At 9 pounds and 10 ounces, the days-old child was born to a Rio Grande Valley couple, Lyzette Garza and Lecter Luna, on Leap Day, Thursday, Feb. 29, 2024, which as the statistic from indicated is quite the rarity.

South Texas Health System made the announcement via a news release Thursday, stating that “Little Leon” came into the world at STHS Edinburg at around 1:20 p.m. that special day.

Although originally thought to be due on March 4, his early due date allowed him to have one of the rarest birthdays. Leon is now among the 5 million people worldwide to be born on Leap Day.

For Lyzette, the birth was special not because it was Leap Day but because it was Leon’s day.

“I’m tired but excited,” Lyzette said in the release. “It just feels like he was born on any day because we’d be just as thrilled to welcome him into the world if he were born on March 1.”
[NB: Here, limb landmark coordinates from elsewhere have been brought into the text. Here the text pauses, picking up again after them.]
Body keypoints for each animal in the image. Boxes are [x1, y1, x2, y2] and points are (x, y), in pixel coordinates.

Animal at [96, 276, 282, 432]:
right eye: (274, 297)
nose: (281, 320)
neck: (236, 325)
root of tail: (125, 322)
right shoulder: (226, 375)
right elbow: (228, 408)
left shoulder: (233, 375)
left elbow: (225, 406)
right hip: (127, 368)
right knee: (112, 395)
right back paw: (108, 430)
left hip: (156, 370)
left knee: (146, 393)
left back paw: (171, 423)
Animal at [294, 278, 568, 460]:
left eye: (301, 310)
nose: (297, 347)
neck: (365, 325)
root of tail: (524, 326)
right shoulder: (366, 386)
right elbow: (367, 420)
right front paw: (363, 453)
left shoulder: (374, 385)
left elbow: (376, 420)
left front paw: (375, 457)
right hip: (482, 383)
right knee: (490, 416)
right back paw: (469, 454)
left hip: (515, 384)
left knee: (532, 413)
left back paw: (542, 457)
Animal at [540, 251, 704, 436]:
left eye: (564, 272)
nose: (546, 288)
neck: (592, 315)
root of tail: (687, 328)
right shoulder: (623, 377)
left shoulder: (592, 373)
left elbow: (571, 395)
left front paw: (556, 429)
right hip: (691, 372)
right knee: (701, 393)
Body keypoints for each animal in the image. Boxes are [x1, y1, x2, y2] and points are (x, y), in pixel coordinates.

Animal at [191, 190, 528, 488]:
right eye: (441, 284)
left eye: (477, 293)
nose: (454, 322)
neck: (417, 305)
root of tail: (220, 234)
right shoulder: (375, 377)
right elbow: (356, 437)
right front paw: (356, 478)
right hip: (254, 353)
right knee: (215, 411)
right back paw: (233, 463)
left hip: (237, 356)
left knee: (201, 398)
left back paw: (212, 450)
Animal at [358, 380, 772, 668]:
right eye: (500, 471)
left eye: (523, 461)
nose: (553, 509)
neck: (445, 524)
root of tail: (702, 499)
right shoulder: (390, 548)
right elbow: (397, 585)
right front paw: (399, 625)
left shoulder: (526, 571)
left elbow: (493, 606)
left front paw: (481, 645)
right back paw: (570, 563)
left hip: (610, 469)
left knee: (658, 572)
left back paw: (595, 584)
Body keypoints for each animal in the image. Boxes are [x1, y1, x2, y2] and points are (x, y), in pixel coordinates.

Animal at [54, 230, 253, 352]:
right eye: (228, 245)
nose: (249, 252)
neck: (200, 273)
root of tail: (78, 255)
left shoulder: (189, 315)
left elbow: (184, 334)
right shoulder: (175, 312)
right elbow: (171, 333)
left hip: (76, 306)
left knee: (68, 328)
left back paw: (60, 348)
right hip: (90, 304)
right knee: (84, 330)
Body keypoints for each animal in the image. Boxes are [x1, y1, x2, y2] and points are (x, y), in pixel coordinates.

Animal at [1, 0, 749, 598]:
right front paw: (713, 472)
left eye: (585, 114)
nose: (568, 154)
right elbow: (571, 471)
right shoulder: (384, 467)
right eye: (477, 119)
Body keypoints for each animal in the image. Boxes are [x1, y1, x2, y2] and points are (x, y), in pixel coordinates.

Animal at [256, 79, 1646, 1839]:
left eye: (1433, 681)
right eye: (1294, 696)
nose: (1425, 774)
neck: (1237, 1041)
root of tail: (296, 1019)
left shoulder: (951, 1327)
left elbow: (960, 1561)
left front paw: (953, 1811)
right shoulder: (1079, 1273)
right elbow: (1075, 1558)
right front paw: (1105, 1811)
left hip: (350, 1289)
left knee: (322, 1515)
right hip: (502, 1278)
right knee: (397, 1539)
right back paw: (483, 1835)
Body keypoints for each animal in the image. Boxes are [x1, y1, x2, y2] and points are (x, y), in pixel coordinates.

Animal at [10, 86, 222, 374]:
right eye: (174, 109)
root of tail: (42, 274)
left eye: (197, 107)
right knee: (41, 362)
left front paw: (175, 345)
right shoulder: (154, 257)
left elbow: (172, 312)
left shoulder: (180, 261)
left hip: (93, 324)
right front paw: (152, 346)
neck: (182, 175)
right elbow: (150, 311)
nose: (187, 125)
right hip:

With a birthday date that only comes around every four years, Lyzette and Lecter now have to figure out on which day to celebrate Leon’s birthday.

“A birthday party every four years,” Lecter joked.

The way the University of Central Florida explains it, Leap Years are necessary to account for the quarter of a day left at the end of every year.

Calendars must reset every four years (or so) on Leap Years; if not, then the seasons would drift by a quarter of a day further each year.

“After 40 years, we’d be 10 days off,” the university said in a 2020 article.